About the job
At Sciforium, we are at the forefront of AI infrastructure, pioneering advanced multimodal AI models and an innovative, high-efficiency serving platform. With substantial backing from AMD and a dedicated team of engineers, we are rapidly expanding our capabilities to support the next generation of frontier AI models and real-time applications.
About the Role
We are looking for a highly skilled Senior HPC & GPU Infrastructure Engineer who will be responsible for ensuring the health, reliability, and performance of our GPU compute cluster. As the primary custodian of our high-density accelerator environment, you will serve as the crucial link between hardware operations, distributed systems, and machine learning workflows. This position encompasses a range of responsibilities, from hands-on Linux systems engineering and GPU driver setup to maintaining the ML software stack (CUDA/ROCm, PyTorch, JAX, vLLM). If you are passionate about optimizing hardware performance, enjoy troubleshooting GPUs at scale, and aspire to create world-class AI infrastructure, we would love to hear from you.
Your Responsibilities
1. System Health & Reliability (SRE)
On-Call Response: Be the primary responder for system outages, GPU failures, node crashes, and other cluster-wide incidents, ensuring rapid issue resolution to minimize downtime.
Cluster Monitoring: Develop and maintain monitoring protocols for GPU health, thermal behavior, PCIe/NVLink topology issues, memory errors, and general system load.
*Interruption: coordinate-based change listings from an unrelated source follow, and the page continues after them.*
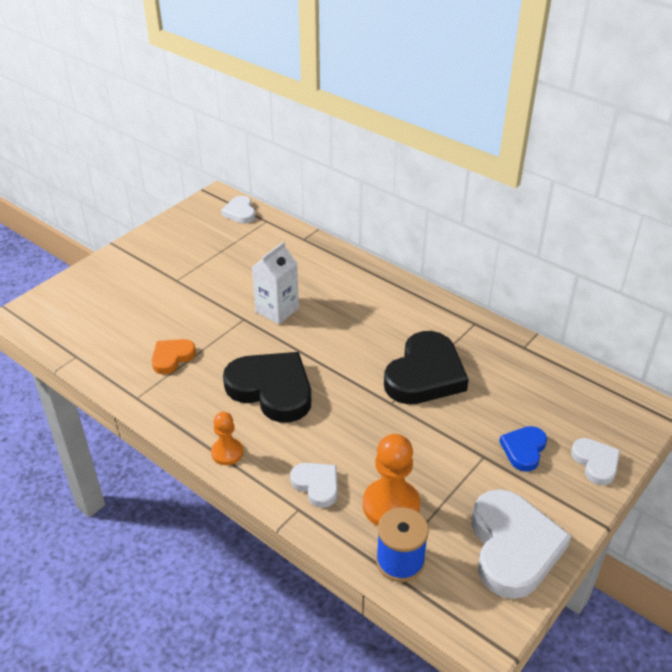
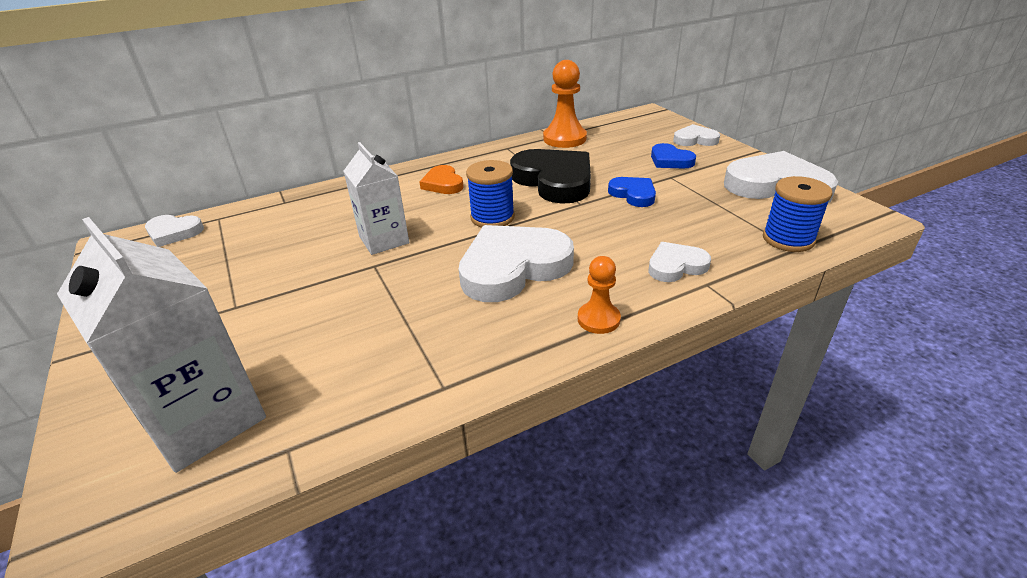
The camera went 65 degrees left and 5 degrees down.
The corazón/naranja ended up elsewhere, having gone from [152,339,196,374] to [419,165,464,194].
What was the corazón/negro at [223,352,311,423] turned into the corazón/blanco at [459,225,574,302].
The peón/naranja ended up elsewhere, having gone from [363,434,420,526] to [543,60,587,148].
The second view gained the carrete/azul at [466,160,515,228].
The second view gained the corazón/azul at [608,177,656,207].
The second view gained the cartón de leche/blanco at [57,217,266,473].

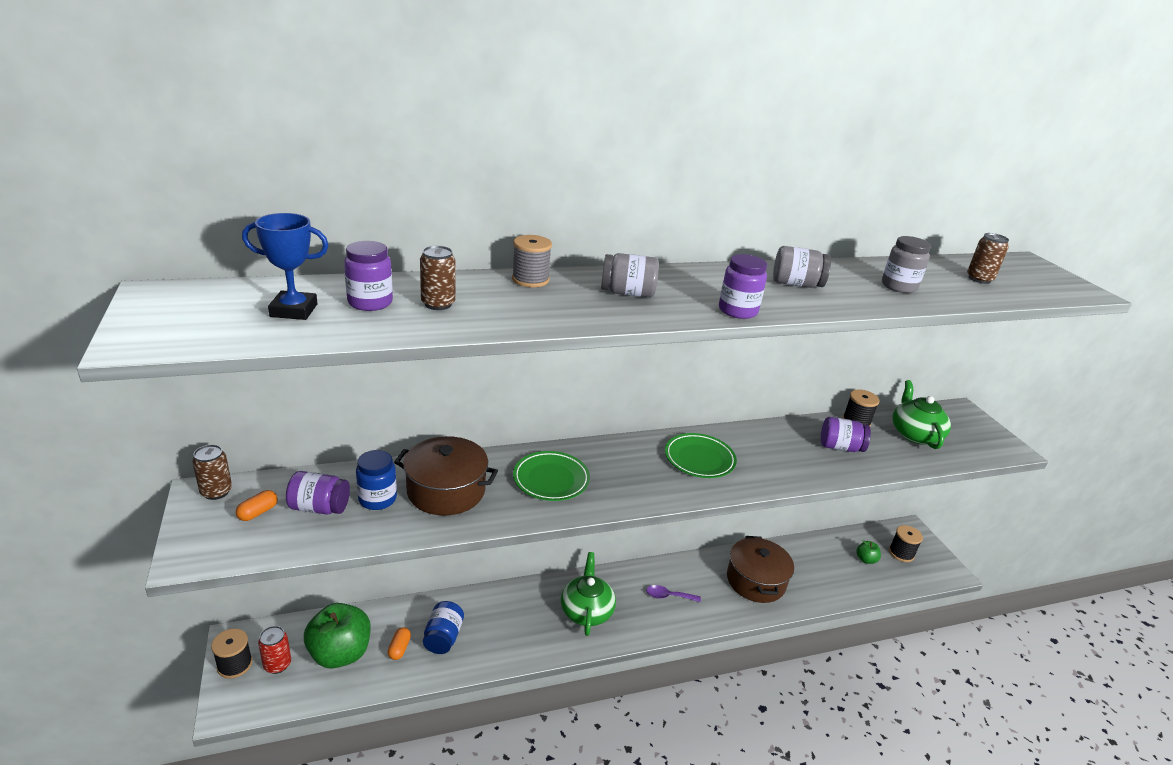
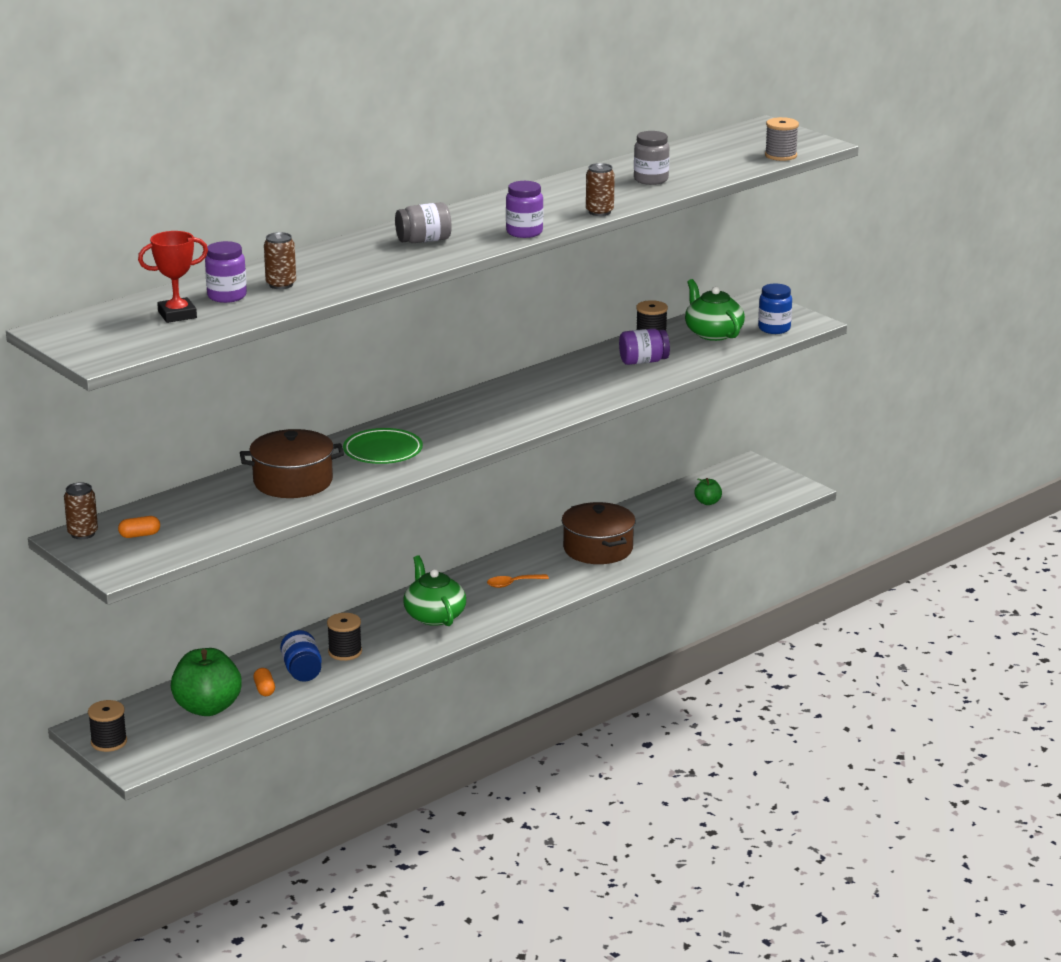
The camera went 20 degrees left and 5 degrees down.
What was the trofeo/azul at [242,213,329,320] turned into the trofeo/rojo at [138,231,208,323].
The lata/marrón ended up elsewhere, having gone from [967,233,1009,284] to [586,163,615,216].
The carrete/gris ended up elsewhere, having gone from [512,235,552,287] to [765,117,799,161].
The second view lost the tarro/gris at [773,246,831,288].
The second view lost the plato/verde at [665,433,737,478].
The tarro/azul ended up elsewhere, having gone from [356,450,397,510] to [758,283,792,334].
The second view lost the tarro/morado at [286,471,350,515].
The cápsula/naranja at [236,490,278,521] ended up facing another way, 60 degrees clockwise from before.
The carrete/negro ended up elsewhere, having gone from [889,525,923,562] to [327,613,362,661].
What was the cuchara/morado at [646,585,701,602] turned into the cuchara/naranja at [487,574,549,588].
The second view lost the lata/rojo at [258,626,291,674].

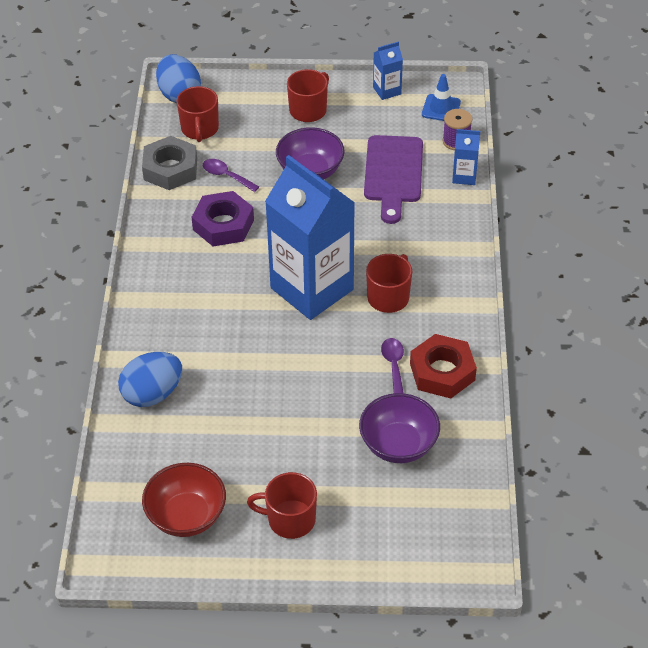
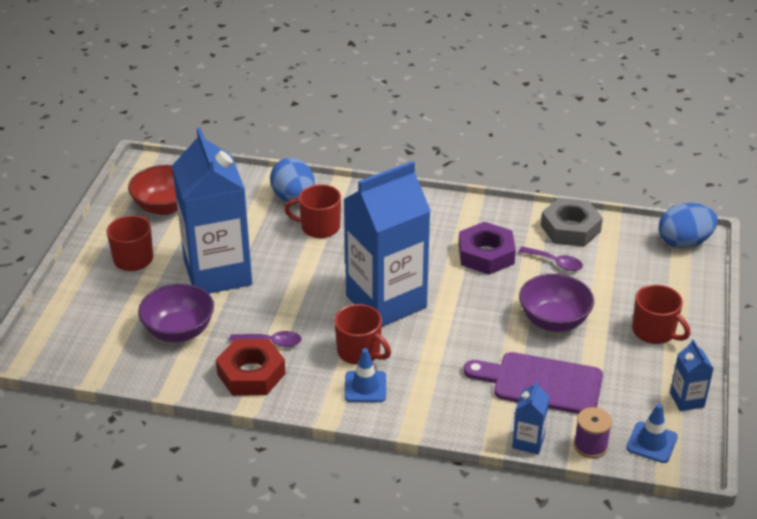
The camera went 100 degrees right and 10 degrees down.
The taza/rojo ended up elsewhere, having gone from [176,86,219,142] to [284,184,341,238].
The cuchara/morado at [203,159,259,192] ended up facing another way, 75 degrees clockwise from before.
The second view gained the cartón de leche/azul at [172,127,252,294].
The second view gained the cono de tráfico/azul at [345,348,386,402].

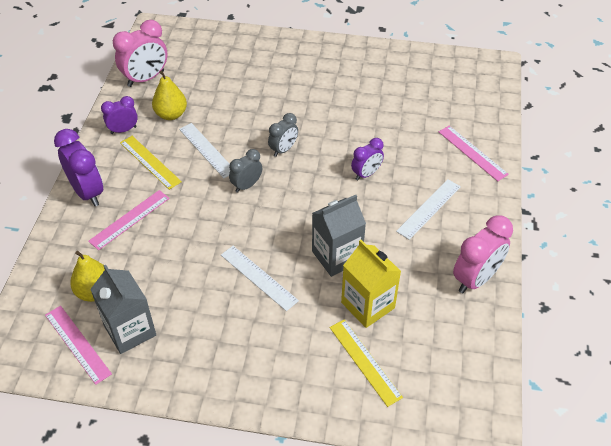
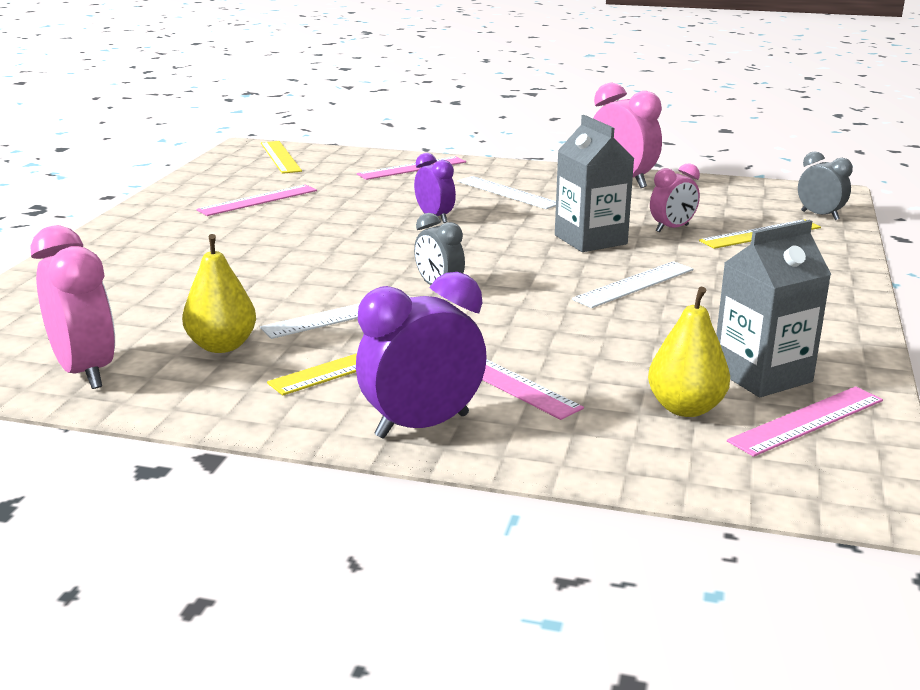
The camera went 85 degrees left and 25 degrees down.
The second view lost the despertador/morado at [101,96,138,134].
The despertador/gris ended up elsewhere, having gone from [268,113,298,157] to [798,151,853,220].
Where the cartón de leche/amarillo stood at [341,240,401,328], the despertador/rosa came to stand at [650,163,700,232].
The second view gained the regla/amarillo at [261,141,302,174].
The second view gained the regla/rosa at [196,184,317,216].

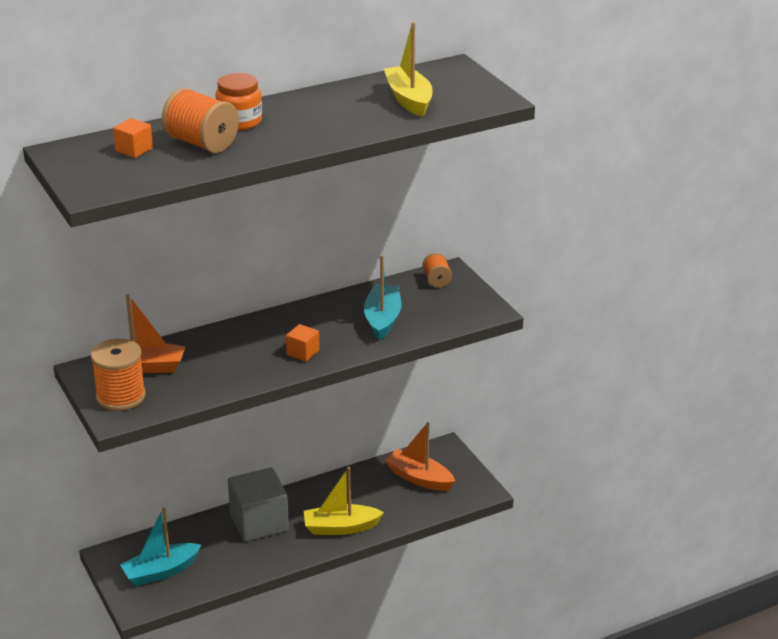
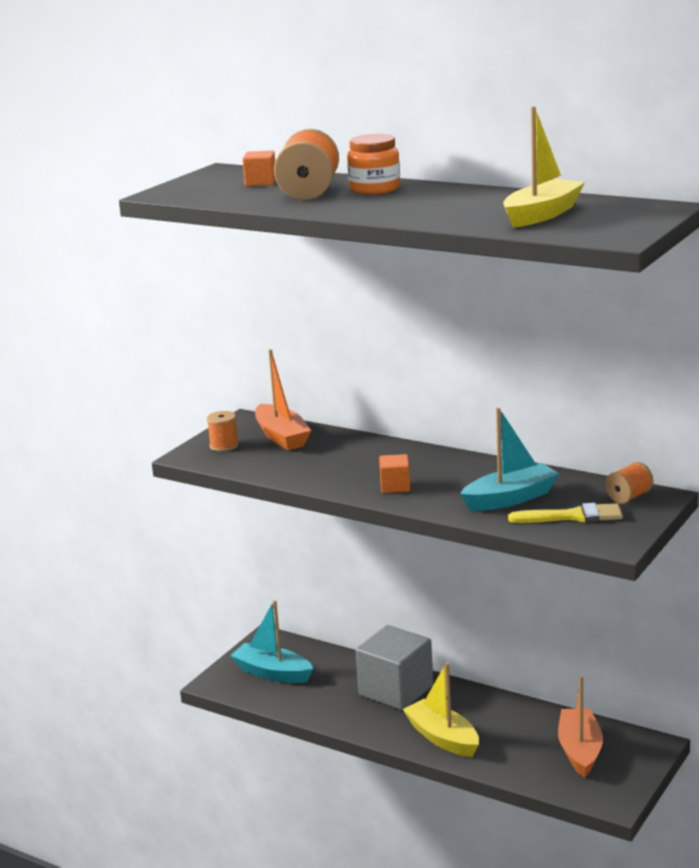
The camera went 60 degrees right and 10 degrees down.
The size of the carrete/naranja at [91,338,146,411] changed by a factor of 0.56.
The second view gained the pincel/amarillo at [508,503,623,523].

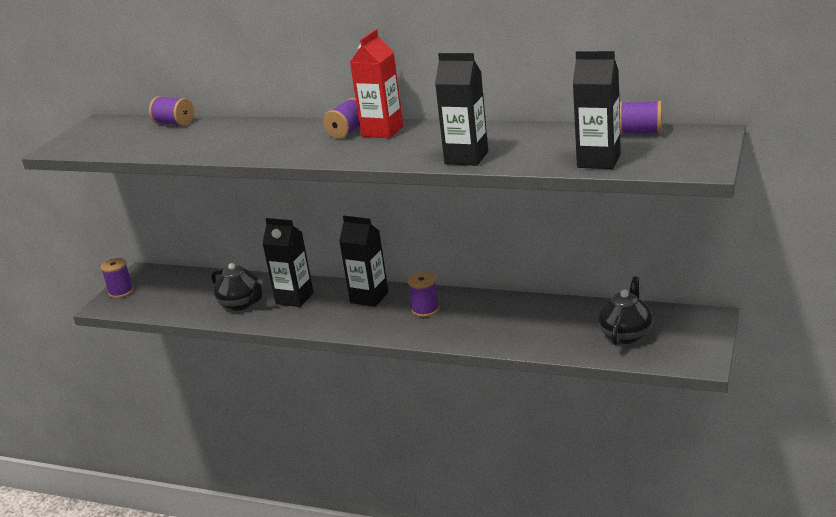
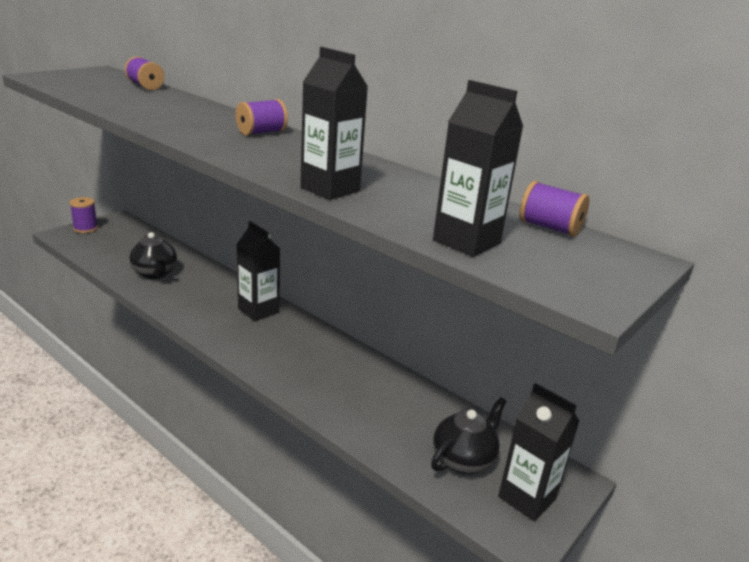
The camera went 15 degrees right and 0 degrees up.
The second view lost the cartón de leche/rojo at [350,29,403,138].
The cartón de leche/negro ended up elsewhere, having gone from [262,218,314,307] to [498,383,580,521].
The second view lost the carrete/morado at [408,272,439,317].

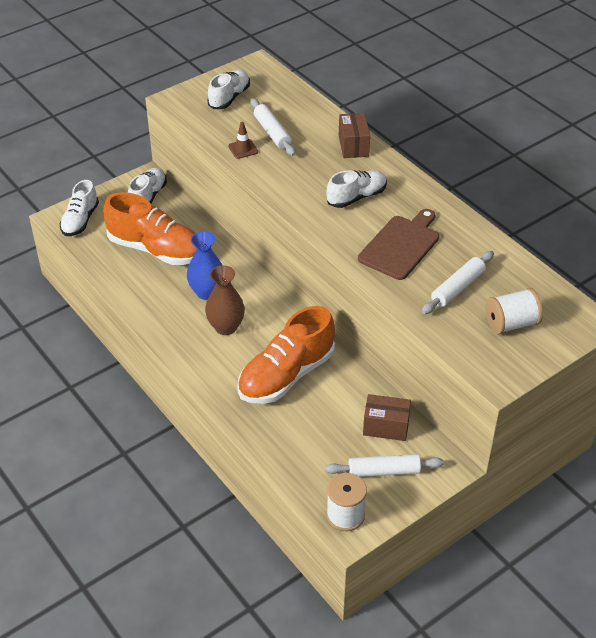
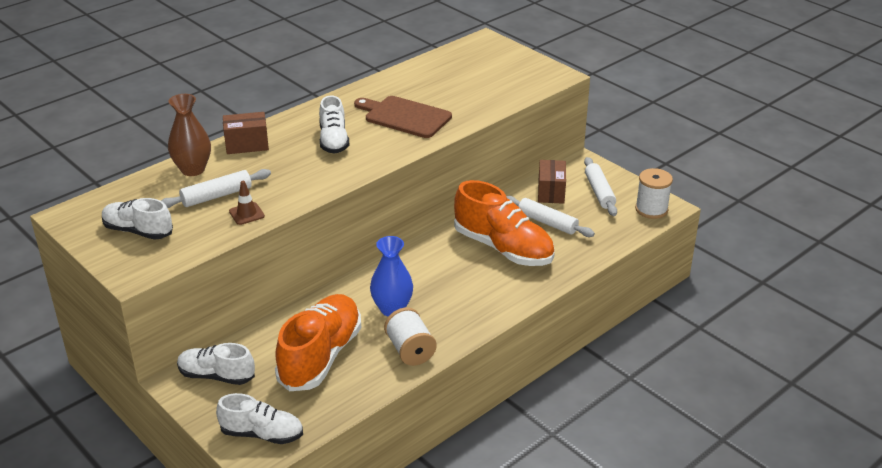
The camera went 95 degrees left and 10 degrees down.
The zapato/blanco at [326,170,387,208] ended up facing another way, 150 degrees counterclockwise from before.
The rodillo/blanco ended up elsewhere, having gone from [422,251,494,314] to [506,196,595,237].
The florero/marrón ended up elsewhere, having gone from [205,265,245,335] to [168,94,211,176].
The carrete/blanco ended up elsewhere, having gone from [486,288,543,334] to [384,307,437,366].

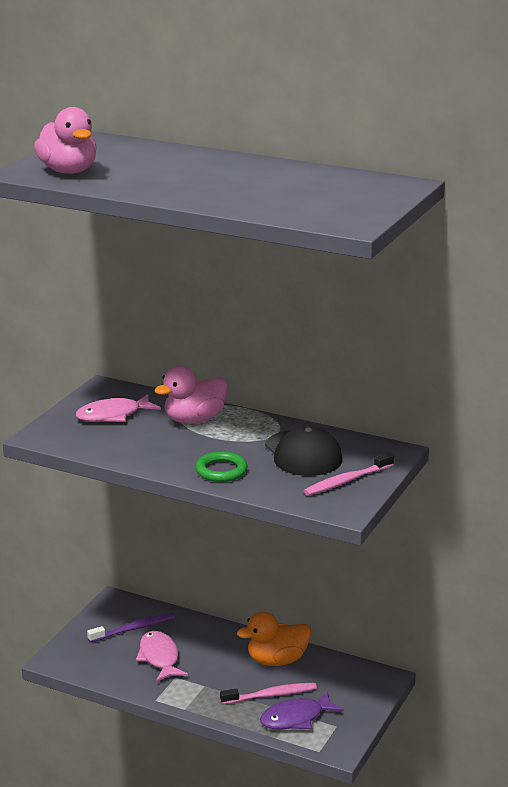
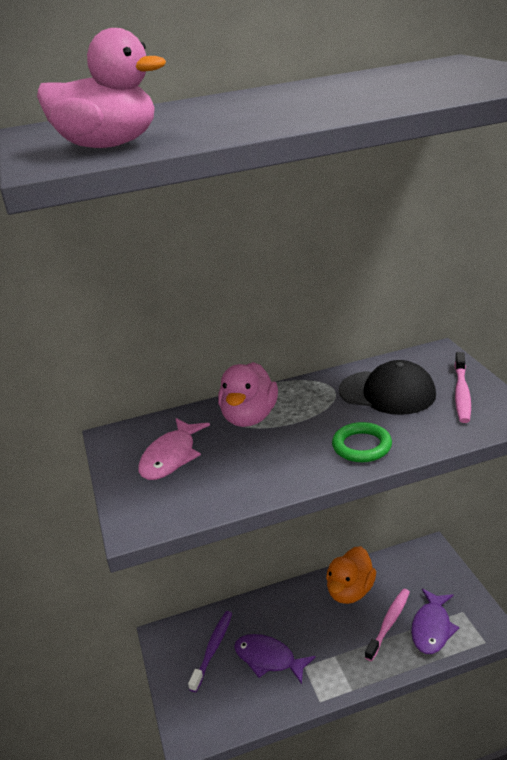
The camera went 40 degrees left and 5 degrees up.
What was the pez/rosa at [136,631,188,682] turned into the pez/morado at [234,634,316,684].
Vendor Liaison: Collaborate with data center personnel, hardware vendors, and on-site technicians for repairs, RMA processing, and physical maintenance of the cluster.
2. Linux & Network Administration
OS Management: Oversee the installation, patching, and maintenance of Linux distributions (Ubuntu / CentOS / RHEL), ensuring consistent configuration, kernel tuning, and automation for large node fleets.
Security & Access Controls: Set up VPNs, iptables/firewalls, SSH hardening, and network routing to secure our computing infrastructure.
Identity & Storage Management: Manage LDAP/FreeIPA/AD for user identity and administer distributed file systems like NFS, GPFS, or Lustre.
3. GPU & ML Stack Engineering
Deployment & Bring-Up: Spearhead the deployment of new GPU nodes, including BIOS configuration and software integration to ensure optimal performance.